#### [EXERCISE PASSAGE]
Is your PLM a uni-tasker? Hope not …

Feb 20, 2016 | Hot Topics

When you buy something, what are your criteria? I look at whether it does what I need it to do, if it’s a good value for the money, and if it leaves me room to grow or adapt as my needs evolve. Like Alton Brown of Good Eats fame (http://altonbrown.com/ – worth a look, if you don’t know who he is), I abhor a uni-tasker. I want the things I spend money on to do many things and not just clutter up my physical or digital landscape.

What does this have to do with PLM, you ask? Everything. When you look at any enterprise software, you want to implement something that meets your needs today (and as quickly and economically as possible — the whole value equation) and offers you room to grow. You can’t know what your business will need in 5 years or in 10 years, or if you expand into a new region or acquire a new line of business or … or … or …

Late last year, I took a look at how software ecosystems help boost and protect your investment in whatever your initial foray may be. The term “software ecosystem” was first coined, I think, by Messerschmitt and  Szyperski, who defined it as “a set of businesses functioning as a unit and interacting with a shared market for software and services … These relationships are frequently underpinned by a common technological platform and operate through the exchange of information, resources, and artifacts.” [Source:  David G. Messerschmitt and Clemens Szyperski (2003). Software Ecosystem: Understanding an Indispensable Technology and Industry. ]

A lot of words, but a few stand out. Independent businesses, that work together on a common technology platformexchanging information and resources. This means each business contributes what it knows best (an app for virtualization, a la Rescale, or CAD re-purposing as offered by Lattice, perhaps) to an overall offering that easily exchanges information. The whole succeeds because each part does. That’s not to say that you can’t have an absolutely rockin’ PLM implementation that solves one specific problem and, today, consists of a single app. You need to track materials compliance — start there. Supplier collaboration a problem — another great step to getting your business under control. The point is that you implement a PLM that can grow and adapt as your needs change.

Software ecosystems offer huge benefits for consumers, essentially because they offer scope to grow as the consumer’s business evolves. But the ecosystem itself needs to be open to growth and change, since tech is advancing so quickly. What to look out for? How to think about this? How do you avoid winding up with a uni-tasker?

Read the original research here, including vignettes about how platform partners like Rescale, Lattice Technology and others add significant value. A strong and vibrant PLM ecosystem helps protect your technology investment dollars by letting you add on as needed, rather than ripping it out to start all over again. Ecosystems maximize flexibility and create the opportunity to grow without restriction as your business evolves. Best of all, ecosystems can change quickly to adapt to new technologies and market needs or conditions, because they can call upon a vast set of domain experts — much more than any uni-tasking environment could offer. A win-win.

#### [RECORDS PROVIDED]
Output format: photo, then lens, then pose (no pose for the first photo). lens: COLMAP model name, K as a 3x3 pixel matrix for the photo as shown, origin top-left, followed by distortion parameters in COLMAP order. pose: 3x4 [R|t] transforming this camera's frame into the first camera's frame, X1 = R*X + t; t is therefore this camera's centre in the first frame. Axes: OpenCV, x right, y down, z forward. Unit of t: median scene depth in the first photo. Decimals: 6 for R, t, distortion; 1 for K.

--

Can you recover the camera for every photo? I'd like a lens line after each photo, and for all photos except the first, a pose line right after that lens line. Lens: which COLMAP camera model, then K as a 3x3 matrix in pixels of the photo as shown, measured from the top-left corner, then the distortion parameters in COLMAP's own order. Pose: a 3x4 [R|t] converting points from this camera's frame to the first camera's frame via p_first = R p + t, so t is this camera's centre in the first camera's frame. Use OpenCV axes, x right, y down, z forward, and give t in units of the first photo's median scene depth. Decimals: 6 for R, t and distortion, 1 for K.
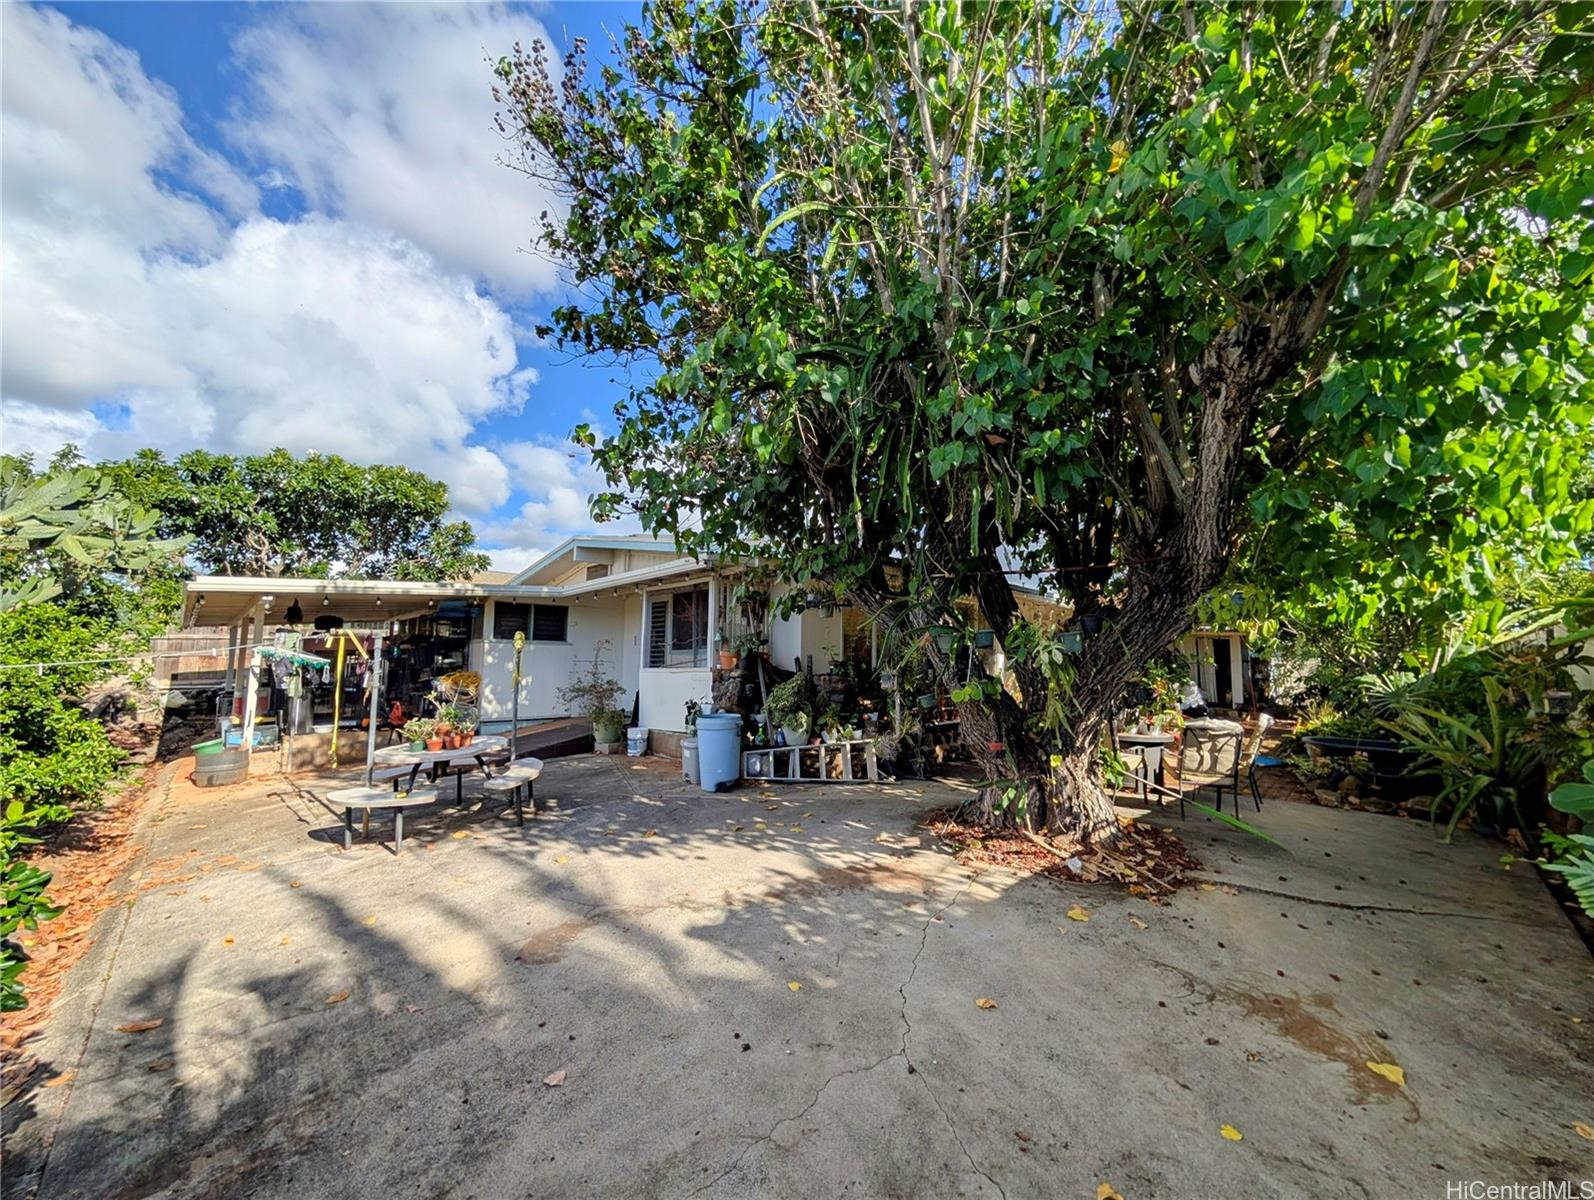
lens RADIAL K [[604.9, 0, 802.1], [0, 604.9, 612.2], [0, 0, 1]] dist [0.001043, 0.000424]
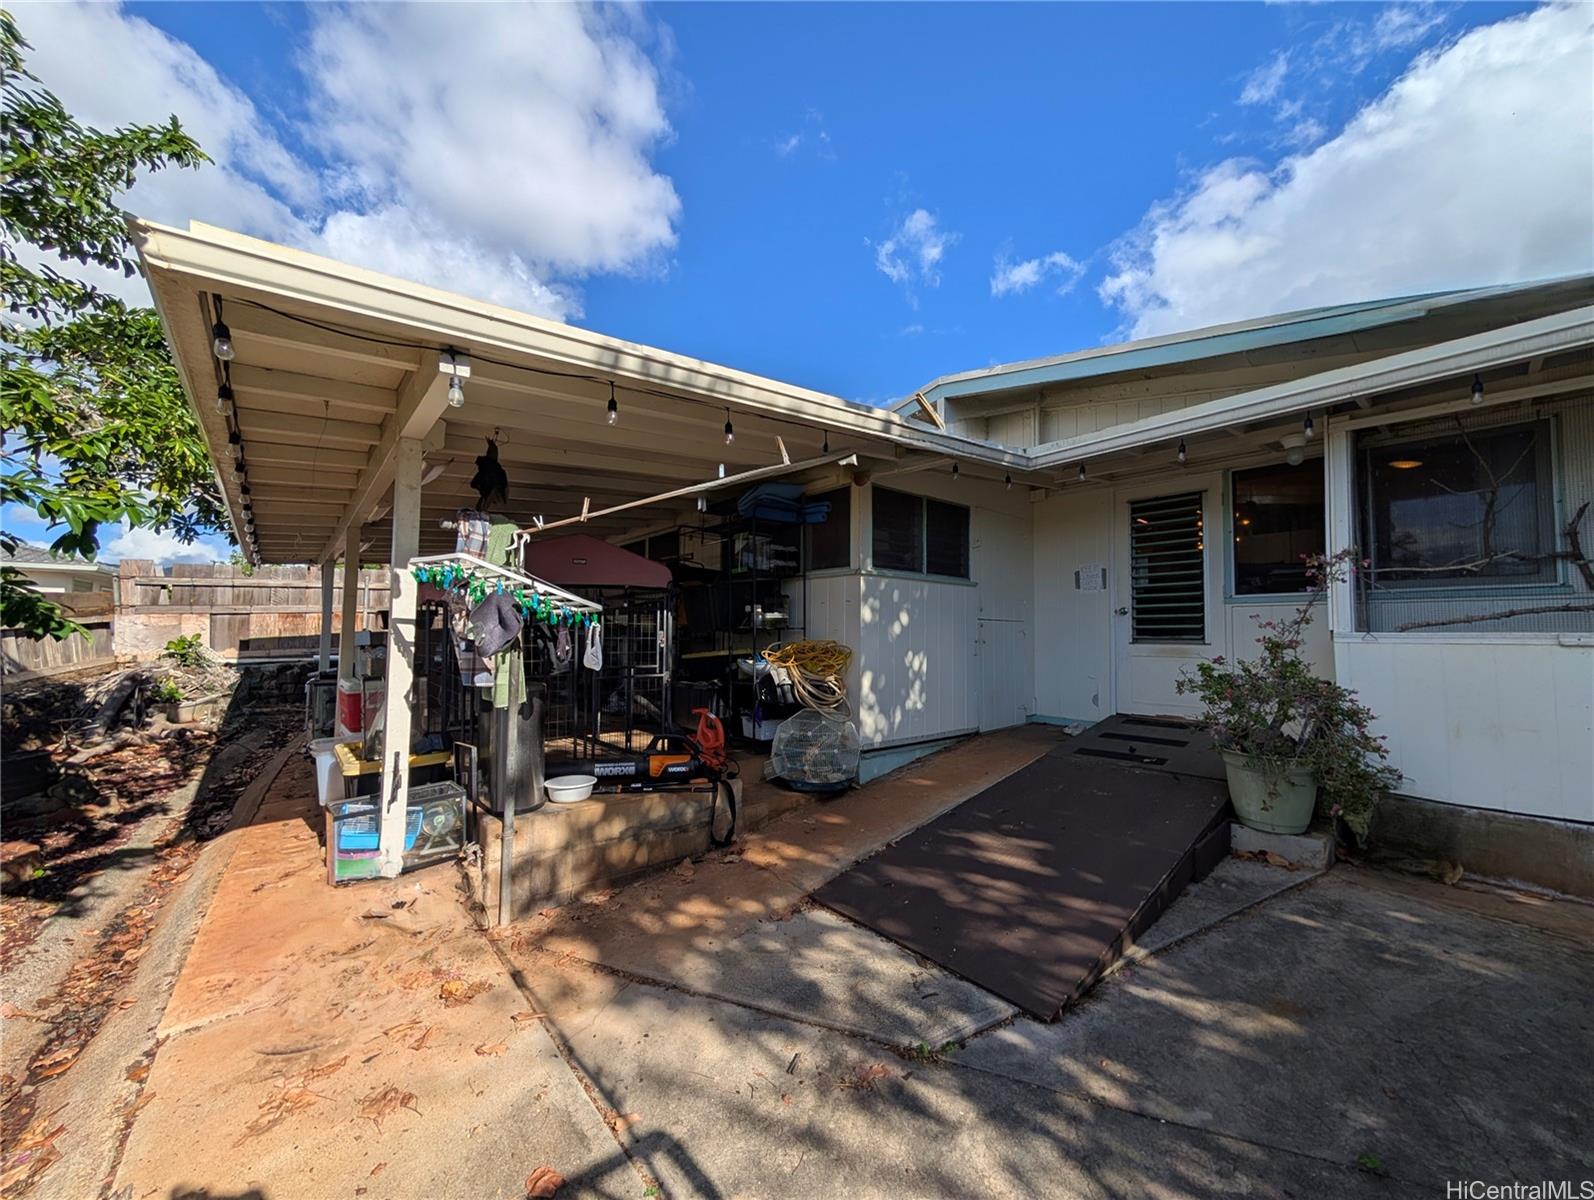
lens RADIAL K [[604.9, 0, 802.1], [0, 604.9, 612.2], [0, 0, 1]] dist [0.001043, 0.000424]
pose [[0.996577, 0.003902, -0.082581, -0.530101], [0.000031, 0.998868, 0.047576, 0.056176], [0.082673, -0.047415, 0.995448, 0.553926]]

#### [EXERCISE OBJECTIVE]
In the article on PLM uni-taskers, what three criteria does the writer name for deciding on a purchase?

#### [SOLUTION TO THE PROBLEM]
Whether it does what the writer needs it to do, whether it's a good value for the money, and whether it leaves room to grow or adapt as needs evolve.